_PROBLEM STATEMENT_: From the entries below, print every line starting at the one that contains "Alma's Cleaning" and ending at the one that contains "West Ryde School Tours", copying each line character for character.

### RECORDS FOR THIS TASK

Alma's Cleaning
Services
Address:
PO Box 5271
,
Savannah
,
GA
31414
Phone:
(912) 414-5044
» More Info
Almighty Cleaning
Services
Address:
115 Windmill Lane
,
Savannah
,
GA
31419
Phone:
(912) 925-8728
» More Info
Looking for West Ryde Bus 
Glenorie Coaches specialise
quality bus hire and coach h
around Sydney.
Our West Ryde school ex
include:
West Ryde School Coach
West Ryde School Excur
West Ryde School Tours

######
### RECORDS FOR THIS TASK

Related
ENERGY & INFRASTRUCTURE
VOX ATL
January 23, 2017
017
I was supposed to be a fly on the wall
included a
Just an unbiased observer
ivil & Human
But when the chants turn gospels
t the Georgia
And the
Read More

######

_SOLUTION TO THE EXERCISE_:
Alma's Cleaning
Services
Address:
PO Box 5271
,
Savannah
,
GA
31414
Phone:
(912) 414-5044
» More Info
Almighty Cleaning
Services
Address:
115 Windmill Lane
,
Savannah
,
GA
31419
Phone:
(912) 925-8728
» More Info
Looking for West Ryde Bus 
Glenorie Coaches specialise
quality bus hire and coach h
around Sydney.
Our West Ryde school ex
include:
West Ryde School Coach
West Ryde School Excur
West Ryde School Tours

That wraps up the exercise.